GABRP sustains the stemness of triple-negative breast cancer cells through EGFR signaling.

Abstract

Effective treatment regimens for triple-negative breast cancer (TNBC) are relatively scarce due to a lack of specific therapeutic targets. Epidermal growth factor receptor (EGFR) signaling is highly active in TNBC and is associated with poor prognosis. Most EGFR antagonists, which significantly improve outcome in lung and colon cancer, have shown limited clinical effects in breast cancer. However, limiting EGFR expression in TNBC is a potential strategy for improving the clinical efficacy of EGFR antagonists.
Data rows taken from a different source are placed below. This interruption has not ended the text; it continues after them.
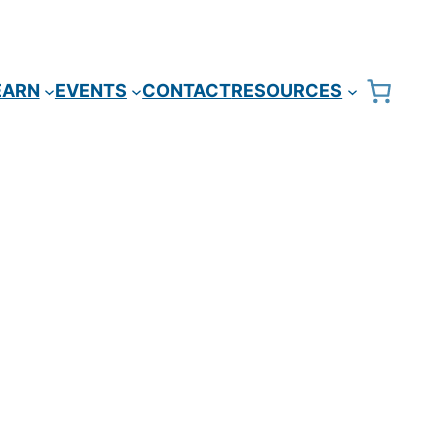
EARN
EVENTS
CONTACT
RESOURCES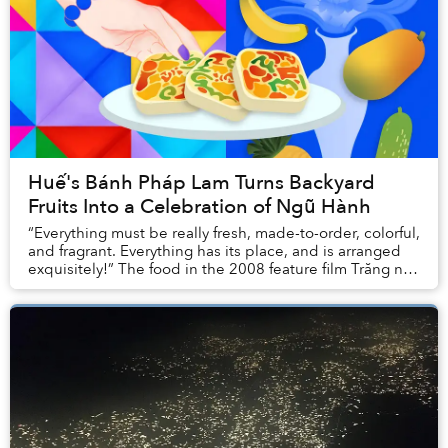
Huế's Bánh Pháp Lam Turns Backyard
Fruits Into a Celebration of Ngũ Hành
“Everything must be really fresh, made-to-order, colorful,
and fragrant. Everything has its place, and is arranged
exquisitely!” The food in the 2008 feature film Trăng nơi
đáy giếng, adapted from a s...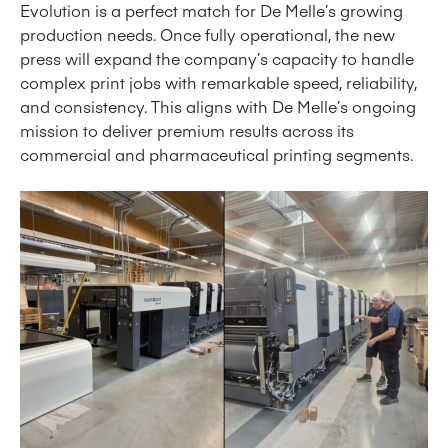
Evolution is a perfect match for De Melle’s growing
production needs. Once fully operational, the new
press will expand the company’s capacity to handle
complex print jobs with remarkable speed, reliability,
and consistency. This aligns with De Melle’s ongoing
mission to deliver premium results across its
commercial and pharmaceutical printing segments.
Here, we found that the gamma-aminobutyric acid type A receptor π subunit (GABRP), as a membrane protein enriched in TNBC stem cells, interacted with EGFR and significantly sustained its expression, resulting in stemness maintenance and chemotherapy resistance. Silencing GABRP induced down-regulation of EGFR signaling, which hindered cell stemness and enhanced sensitivity to chemotherapies, including paclitaxel, doxorubicin, and cisplatin. We also identified that retigabine, an FDA-approved drug for adjunctive treatment of seizures, increased the sensitivity of EGFR to gefitinib in gefitinib-resistant cells. Our findings show that GABRP can sustain the stemness of TNBC via modulating EGFR expression, suggesting that GABRP may be a potential therapeutic target that can address EGFR inhibitor resistance in TNBC.